[Version comparison data]

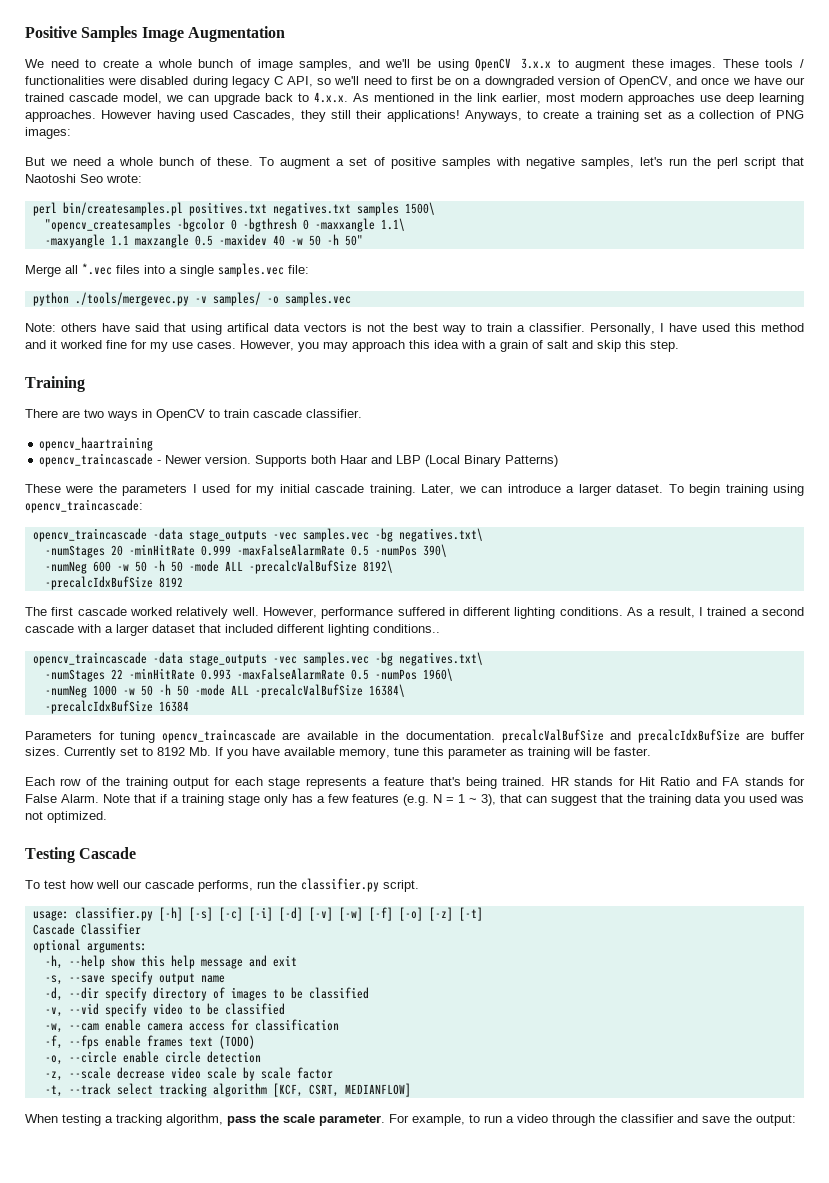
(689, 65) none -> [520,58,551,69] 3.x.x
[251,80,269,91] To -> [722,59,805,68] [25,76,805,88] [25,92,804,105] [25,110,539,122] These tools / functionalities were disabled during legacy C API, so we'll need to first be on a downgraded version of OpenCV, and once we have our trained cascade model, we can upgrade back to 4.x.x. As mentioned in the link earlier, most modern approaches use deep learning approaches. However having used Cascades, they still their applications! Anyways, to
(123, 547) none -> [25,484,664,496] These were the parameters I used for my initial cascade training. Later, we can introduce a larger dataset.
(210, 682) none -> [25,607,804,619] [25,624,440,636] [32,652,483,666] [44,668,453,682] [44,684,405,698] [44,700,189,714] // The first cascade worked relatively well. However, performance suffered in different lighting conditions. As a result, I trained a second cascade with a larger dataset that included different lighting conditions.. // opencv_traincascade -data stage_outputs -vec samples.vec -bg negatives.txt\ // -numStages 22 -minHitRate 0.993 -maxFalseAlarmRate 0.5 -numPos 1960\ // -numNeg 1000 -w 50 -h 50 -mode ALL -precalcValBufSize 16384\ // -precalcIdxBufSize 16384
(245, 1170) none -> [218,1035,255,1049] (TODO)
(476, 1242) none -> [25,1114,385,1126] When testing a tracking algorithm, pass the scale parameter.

About this task: Go through the lines above. Select every one that has the string "were".

Finished exercise:
[251,80,269,91] To -> [722,59,805,68] [25,76,805,88] [25,92,804,105] [25,110,539,122] These tools / functionalities were disabled during legacy C API, so we'll need to first be on a downgraded version of OpenCV, and once we have our trained cascade model, we can upgrade back to 4.x.x. As mentioned in the link earlier, most modern approaches use deep learning approaches. However having used Cascades, they still their applications! Anyways, to
(123, 547) none -> [25,484,664,496] These were the parameters I used for my initial cascade training. Later, we can introduce a larger dataset.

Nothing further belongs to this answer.